As commercial aquaculture operations grow and intensify , growers continue to adopt vaccination programs to prevent losses from disease . Oral vaccination can significantly reduce costs of these programs while allowing for low stress vaccine delivery to small fish. This study evaluates the ability of a novel alginate-based oral vaccine particle to stimulate immunity and provide protection against the causative agent of furunculosis, Aeromonas salmonicida .

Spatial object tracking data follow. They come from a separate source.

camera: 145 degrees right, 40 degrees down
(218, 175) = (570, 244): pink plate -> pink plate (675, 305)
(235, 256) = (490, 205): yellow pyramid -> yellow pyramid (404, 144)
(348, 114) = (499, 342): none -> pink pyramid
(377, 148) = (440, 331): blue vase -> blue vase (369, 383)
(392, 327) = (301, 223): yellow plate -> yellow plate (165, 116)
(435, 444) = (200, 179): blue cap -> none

A formalin-killed A. salmonicida vaccine was produced and used to vaccinate juvenile rainbow trout via four routes: intraperitoneal (i.p. )injection (IP), anal intubation (AL), immersion (BA), and the experimental oral vaccine particle (OV). Control groups included a particle containing no bacterin (CP), and an i.p. injection with sterile PBS (PB). All treatment groups received a booster 2 weeks after the initial vaccination. Specific antibodies in serum were measured at 0, 2, 4, 6, 8, and 13 weeks post vaccination . After 13 weeks, fish were challenged with A. salmonicida via immersion and monitored for 28 days. The OV group had an antibody titer peak at 4 weeks, but then steadily declined . The IP group maintained the highest titers, followed by the AL group. In the pathogen challenge, cumulative percent mortality (CPM) of the PB group (82%) was significantly higher than all treatments except for the OV group (48%) which was not significantly different from any treatments. Other groups, including CP, showed significant protection and their CPM ranged from 30-35%.

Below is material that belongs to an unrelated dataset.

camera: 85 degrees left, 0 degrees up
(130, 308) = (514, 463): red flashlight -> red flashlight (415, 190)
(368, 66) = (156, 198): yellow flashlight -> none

The oral vaccine particle successfully stimulated an antibody response and both groups fed the alginate-particle showed resistance to A. salmonicida in a pathogen challenge. The anal vaccination demonstrated the ability of killed vaccines to stimulate gut associated lymphoid tissue (GALT) which can provide protection against pathogens. Interestingly, the control particle without vaccine provided equal protection to other vaccine treatments. The reason for this is not clear but may be due to an adjuvant effect of the alginate particle. The oral vaccine stimulated a specific antibody response, which provides evidence for oral delivery of vaccines but adjustments to particle formulation, dose and delivery strategy requires further research.